▶ _Dataset_
- - -

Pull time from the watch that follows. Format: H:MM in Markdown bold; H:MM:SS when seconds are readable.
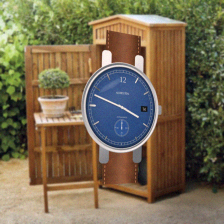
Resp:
**3:48**
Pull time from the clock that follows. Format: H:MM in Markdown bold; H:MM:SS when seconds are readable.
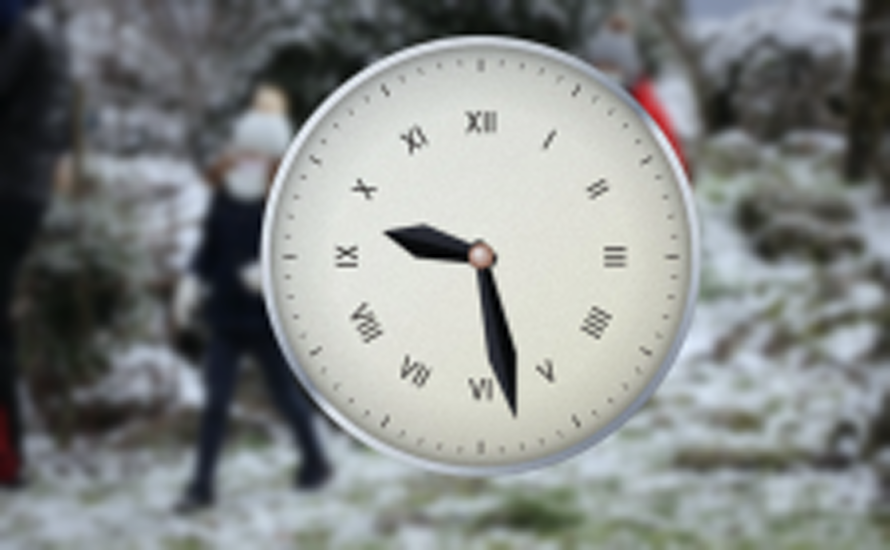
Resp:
**9:28**
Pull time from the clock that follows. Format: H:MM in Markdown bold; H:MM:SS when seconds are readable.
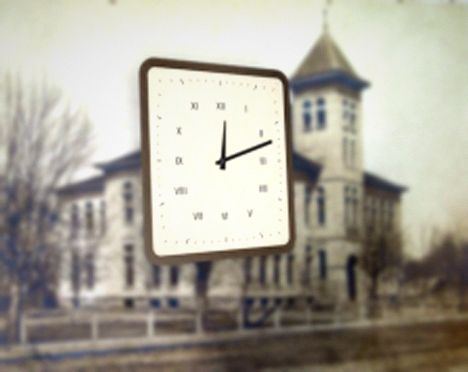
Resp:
**12:12**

- - -

▶ _What you should do_
Return every line of the records above without any change, leaving out the pictures.

▶ _Response for this exercise_
Pull time from the watch that follows. Format: H:MM in Markdown bold; H:MM:SS when seconds are readable.
Resp:
**3:48**
Pull time from the clock that follows. Format: H:MM in Markdown bold; H:MM:SS when seconds are readable.
Resp:
**9:28**
Pull time from the clock that follows. Format: H:MM in Markdown bold; H:MM:SS when seconds are readable.
Resp:
**12:12**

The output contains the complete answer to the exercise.